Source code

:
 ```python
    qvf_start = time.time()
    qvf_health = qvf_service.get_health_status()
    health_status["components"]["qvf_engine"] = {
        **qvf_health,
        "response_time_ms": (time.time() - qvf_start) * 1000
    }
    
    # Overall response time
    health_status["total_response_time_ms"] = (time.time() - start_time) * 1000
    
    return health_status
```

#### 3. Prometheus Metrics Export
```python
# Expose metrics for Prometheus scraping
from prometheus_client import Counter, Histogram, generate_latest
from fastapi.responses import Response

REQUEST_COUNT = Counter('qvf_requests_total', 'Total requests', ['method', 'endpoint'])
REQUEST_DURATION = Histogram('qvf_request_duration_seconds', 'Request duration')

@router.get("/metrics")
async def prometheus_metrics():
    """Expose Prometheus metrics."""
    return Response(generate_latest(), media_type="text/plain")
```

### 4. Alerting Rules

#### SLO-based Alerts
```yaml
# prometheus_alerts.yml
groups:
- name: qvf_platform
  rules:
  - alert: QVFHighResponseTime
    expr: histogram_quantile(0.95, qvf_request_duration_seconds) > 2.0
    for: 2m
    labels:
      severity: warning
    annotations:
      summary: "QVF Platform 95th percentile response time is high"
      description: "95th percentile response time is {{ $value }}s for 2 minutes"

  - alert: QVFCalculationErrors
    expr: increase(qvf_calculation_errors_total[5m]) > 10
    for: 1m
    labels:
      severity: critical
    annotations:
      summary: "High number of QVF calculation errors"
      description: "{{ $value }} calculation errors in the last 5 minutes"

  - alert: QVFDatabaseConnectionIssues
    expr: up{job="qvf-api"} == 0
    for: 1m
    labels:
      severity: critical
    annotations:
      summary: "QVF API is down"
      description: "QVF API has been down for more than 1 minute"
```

▬▬▬▬▬▬▬▬▬▬

(Task objective): Copy every record above exactly as it stands.

(Response to the task):
Source code

:
 ```python
    qvf_start = time.time()
    qvf_health = qvf_service.get_health_status()
    health_status["components"]["qvf_engine"] = {
        **qvf_health,
        "response_time_ms": (time.time() - qvf_start) * 1000
    }
    
    # Overall response time
    health_status["total_response_time_ms"] = (time.time() - start_time) * 1000
    
    return health_status
```

#### 3. Prometheus Metrics Export
```python
# Expose metrics for Prometheus scraping
from prometheus_client import Counter, Histogram, generate_latest
from fastapi.responses import Response

REQUEST_COUNT = Counter('qvf_requests_total', 'Total requests', ['method', 'endpoint'])
REQUEST_DURATION = Histogram('qvf_request_duration_seconds', 'Request duration')

@router.get("/metrics")
async def prometheus_metrics():
    """Expose Prometheus metrics."""
    return Response(generate_latest(), media_type="text/plain")
```

### 4. Alerting Rules

#### SLO-based Alerts
```yaml
# prometheus_alerts.yml
groups:
- name: qvf_platform
  rules:
  - alert: QVFHighResponseTime
    expr: histogram_quantile(0.95, qvf_request_duration_seconds) > 2.0
    for: 2m
    labels:
      severity: warning
    annotations:
      summary: "QVF Platform 95th percentile response time is high"
      description: "95th percentile response time is {{ $value }}s for 2 minutes"

  - alert: QVFCalculationErrors
    expr: increase(qvf_calculation_errors_total[5m]) > 10
    for: 1m
    labels:
      severity: critical
    annotations:
      summary: "High number of QVF calculation errors"
      description: "{{ $value }} calculation errors in the last 5 minutes"

  - alert: QVFDatabaseConnectionIssues
    expr: up{job="qvf-api"} == 0
    for: 1m
    labels:
      severity: critical
    annotations:
      summary: "QVF API is down"
      description: "QVF API has been down for more than 1 minute"
```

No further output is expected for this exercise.